Source: Xinhua | 2013-1-28 | NEWSPAPER EDITION
CHINA is determined to pursue the internationalization of the yuan on a market-oriented basis, and will closely watch the spillover effects of Japan's ultra-loose monetary policy, Yi Gang, a vice governor of China's central bank, told Xinhua news agency.
"It is the basic policy of the People's Bank of China to let the renminbi (yuan) compete with US dollar or euro fairly in the international market," Yi said in an interview on the sidelines of the annual meeting of the World Economic Forum on Saturday.
In the past, the yuan was not allowed to be used in cross-border trade transactions and investments. "What we are doing now is nothing but remove discrimination against the renminbi and let it act just as other reserve currencies," he said.
On concerns about the potential rise of the yuan, Yi said: "It is just natural that foreigners might have some concerns, but it is not our policy to specifically promote the renminbi, and I hope people of other countries can treat it with calm."
"Whether the pace of the internationalization is a little bit quicker or slower, it is always and completely the choice of the market," he added.

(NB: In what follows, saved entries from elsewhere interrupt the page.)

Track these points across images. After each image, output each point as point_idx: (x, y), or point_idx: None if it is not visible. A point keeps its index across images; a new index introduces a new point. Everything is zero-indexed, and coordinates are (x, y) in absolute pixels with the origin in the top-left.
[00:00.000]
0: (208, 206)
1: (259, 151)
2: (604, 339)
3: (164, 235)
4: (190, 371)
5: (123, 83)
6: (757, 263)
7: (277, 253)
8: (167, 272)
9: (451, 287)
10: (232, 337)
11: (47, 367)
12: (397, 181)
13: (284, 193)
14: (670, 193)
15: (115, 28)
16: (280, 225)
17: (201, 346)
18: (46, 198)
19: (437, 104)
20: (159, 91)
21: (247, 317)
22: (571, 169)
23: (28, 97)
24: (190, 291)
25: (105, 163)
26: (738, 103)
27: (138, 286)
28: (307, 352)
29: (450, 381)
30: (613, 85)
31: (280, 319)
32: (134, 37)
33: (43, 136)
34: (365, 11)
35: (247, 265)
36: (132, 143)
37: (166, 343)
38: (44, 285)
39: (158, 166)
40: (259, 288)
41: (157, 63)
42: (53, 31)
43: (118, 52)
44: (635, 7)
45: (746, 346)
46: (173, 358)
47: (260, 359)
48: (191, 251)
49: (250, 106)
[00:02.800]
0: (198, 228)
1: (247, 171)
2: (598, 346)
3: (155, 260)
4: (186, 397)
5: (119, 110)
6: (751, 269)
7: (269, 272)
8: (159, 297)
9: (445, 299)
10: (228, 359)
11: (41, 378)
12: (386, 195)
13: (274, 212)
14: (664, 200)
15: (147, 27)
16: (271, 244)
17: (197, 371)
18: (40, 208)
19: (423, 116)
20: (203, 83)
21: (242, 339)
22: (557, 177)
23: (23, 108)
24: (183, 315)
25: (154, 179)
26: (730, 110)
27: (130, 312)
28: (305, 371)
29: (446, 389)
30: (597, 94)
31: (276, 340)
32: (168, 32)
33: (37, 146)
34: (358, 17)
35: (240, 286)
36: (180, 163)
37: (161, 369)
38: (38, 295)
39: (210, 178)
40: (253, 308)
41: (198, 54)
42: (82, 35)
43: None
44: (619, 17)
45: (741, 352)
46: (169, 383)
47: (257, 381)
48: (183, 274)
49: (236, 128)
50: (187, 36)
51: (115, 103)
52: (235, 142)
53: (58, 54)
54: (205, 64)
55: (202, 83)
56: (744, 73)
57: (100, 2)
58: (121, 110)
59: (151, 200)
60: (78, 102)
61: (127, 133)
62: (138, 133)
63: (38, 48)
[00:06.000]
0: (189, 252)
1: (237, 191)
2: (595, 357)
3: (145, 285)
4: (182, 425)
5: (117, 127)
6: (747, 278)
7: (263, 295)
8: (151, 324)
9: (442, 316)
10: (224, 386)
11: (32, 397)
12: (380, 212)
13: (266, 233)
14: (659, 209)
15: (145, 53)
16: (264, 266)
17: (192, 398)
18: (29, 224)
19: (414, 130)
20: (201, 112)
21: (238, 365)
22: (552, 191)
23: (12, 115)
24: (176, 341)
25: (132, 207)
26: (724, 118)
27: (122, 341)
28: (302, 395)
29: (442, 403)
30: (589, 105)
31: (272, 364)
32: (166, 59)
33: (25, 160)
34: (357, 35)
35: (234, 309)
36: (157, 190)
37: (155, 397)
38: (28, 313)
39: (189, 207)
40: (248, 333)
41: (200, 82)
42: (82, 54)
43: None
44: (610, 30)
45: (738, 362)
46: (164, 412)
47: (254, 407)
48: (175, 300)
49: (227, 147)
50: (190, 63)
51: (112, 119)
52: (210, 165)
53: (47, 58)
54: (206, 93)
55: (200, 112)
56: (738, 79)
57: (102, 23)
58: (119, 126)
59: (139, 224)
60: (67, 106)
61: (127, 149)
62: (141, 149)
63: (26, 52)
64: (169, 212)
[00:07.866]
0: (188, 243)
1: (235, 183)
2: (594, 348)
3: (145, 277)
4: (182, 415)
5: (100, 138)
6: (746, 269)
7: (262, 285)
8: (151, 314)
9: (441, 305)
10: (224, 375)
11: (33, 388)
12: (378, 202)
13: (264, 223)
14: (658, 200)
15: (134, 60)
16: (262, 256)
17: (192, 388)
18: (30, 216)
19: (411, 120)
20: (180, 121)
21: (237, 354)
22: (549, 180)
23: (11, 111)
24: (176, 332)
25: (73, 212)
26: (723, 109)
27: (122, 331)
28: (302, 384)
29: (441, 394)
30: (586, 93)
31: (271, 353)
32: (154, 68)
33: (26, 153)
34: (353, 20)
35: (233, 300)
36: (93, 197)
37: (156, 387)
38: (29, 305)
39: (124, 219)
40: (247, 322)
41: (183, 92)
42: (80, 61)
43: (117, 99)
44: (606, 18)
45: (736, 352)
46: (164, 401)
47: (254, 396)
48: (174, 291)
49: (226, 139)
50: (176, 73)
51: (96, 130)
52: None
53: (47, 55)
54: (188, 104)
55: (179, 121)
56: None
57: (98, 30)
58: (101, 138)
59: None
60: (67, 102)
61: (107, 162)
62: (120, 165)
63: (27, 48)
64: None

"I would be actually pleased to see people have more confidence in the renminbi and choose it over other currencies thanks to a more sophisticated market, better implementation of China's monetary policy, China's macroeconomic stability and social stability, and stronger rule of law," he said.
Yi also said China will have to watch closely the spillover effects of Japan's newly adopted ultra-loose monetary policy.
"We will closely watch the spillover effects of the new Japanese policy on the world economy, the emerging market in particular," he said.
"Japan aside, the United States and the European Central Bank have also adopted policies of quantitative easing, which would drastically increase global liquidity and cross-border capital flow, either inflow or outflow, which is unstable," said Yi.
Japan's new policy would also "have the risk of triggering a race among countries to devalue their currencies," he said.
Yi said the yuan's exchange rate is "relatively close" to equilibrium level and the supply and demand in the market is generally balanced.